Du côté des associations de défense des plus précaires, on salue l’idée de simplification administrative, qui pourrait notamment permettre de réduire le taux de non-recours aux prestations sociales. Pour autant, on craint que cette fusion des allocations se traduise par une « harmonisation vers le bas », aux dépens des plus fragiles. Une crainte qui ne sort pas de nulle part.

3,55 millions de ménages lésés ?

L’un des documents de référence sur les effets possibles d’une allocation sociale unique reste le rapport de France Stratégie publié en 2018, réalisé à la demande d’Édouard Philippe, Premier ministre de l’époque. Ses conclusions, dévoilées alors par Le Monde, sont particulièrement éclairantes sur les risques d’un tel regroupement de prestations.

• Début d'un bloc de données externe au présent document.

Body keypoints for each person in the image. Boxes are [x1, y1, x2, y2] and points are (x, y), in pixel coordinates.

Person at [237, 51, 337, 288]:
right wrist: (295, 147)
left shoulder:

L’étude montre en effet que, si la réforme se faisait à enveloppe budgétaire constante, la fusion du RSA, de la prime d’activité, des aides au logement mais aussi d’autres minima sociaux (ASS, AAH, ASPA, ASI) dans une seule allocation pourrait provoquer plus de perdants que de gagnants.

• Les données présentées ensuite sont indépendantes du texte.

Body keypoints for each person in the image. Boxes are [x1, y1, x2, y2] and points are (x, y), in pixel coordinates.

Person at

Selon les simulations réalisées, 3,55 millions de ménages verraient leurs ressources diminuer, dont 1,5 million qui perdraient totalement leur droit à des prestations dans certains scénarios. À l’inverse, environ 3,3 millions de ménages bénéficieraient d’une hausse de revenus.

Les effets varient fortement selon les prestations touchées :

  • Les titulaires de l’allocation de solidarité spécifique (ASS) compteraient deux fois plus de perdants que de gagnants.
  • Parmi les bénéficiaires des aides au logement, les perdants seraient légèrement plus nombreux, mais les gagnants verraient leurs ressources augmenter davantage que les pertes subies par les autres.
  • Les personnes percevant l’ASPA seraient nettement favorisées, avec « 3,3 fois plus de gagnants que de perdants », selon le rapport.

Le tout, avec des incidences différentes selon la configuration familiale ; les familles monoparentales et les couples avec enfant(s) seraient légèrement avantagés, quand le taux de pauvreté augmenterait pour les personnes seules (+1,6 point).

Ainsi, avec un barème dit « optimisé », la création d’une allocation unique n’aurait que peu d’impact sur le nombre de personnes sous le seuil de pauvreté (-0,1 point). En revanche, ce scénario « optimisé » rendrait le fait d’occuper un emploi plus avantageux qu’actuellement, où il peut arriver que travailler soit moins intéressant économiquement que percevoir des allocations. Or, inciter les bénéficiaires d’aides sociales à reprendre une activité fait partie des grands objectifs du gouvernement ces dernières années.

Parmi les différentes hypothèses modélisées par France Stratégie, seul le scénario ne différenciant pas les aides accordées aux locataires du parc privé de celles provenant du monde HLM permettrait de faire reculer le taux de pauvreté de 0,4 point.

Un difficile exercice d’équilibriste à prévoir

Pris ensemble, les travaux de France Stratégie rappellent qu’une allocation sociale unique n’est pas qu’un exercice de simplification administrative : c’est un rééquilibrage profond du système de solidarité, dont les effets varient fortement selon les barèmes retenus et la composition des ménages.

Pour le moment, Sébastien Lecornu n’a pas listé toutes les aides qui pourraient être fusionnées, ni précisé si cette allocation unique serait plafonnée comme le réclame Laurent Wauquiez.

Dans tous les cas, la fusion de prestations aussi différentes que le RSA, la prime d’activité ou les aides au logement ne pourra pas se faire en un claquement de doigts. Elle obligera le gouvernement à procéder à des arbitrages délicats : quels ménages protéger en priorité ? Quel niveau d’aide garantir ? Comment éviter que certains foyers, notamment les personnes seules, ne se retrouvent perdants ? Et comment concilier simplification, justice sociale et maîtrise budgétaire ?

C’est précisément ce faisceau de tensions que pointent les associations lorsqu’elles alertent sur le risque d’une « harmonisation vers le bas ». Le futur projet de loi dira si l’exécutif parvient à résoudre cette équation complexe, ou si l’allocation sociale unique retournera, une fois encore, dans le carton « boîte à idées » des LR.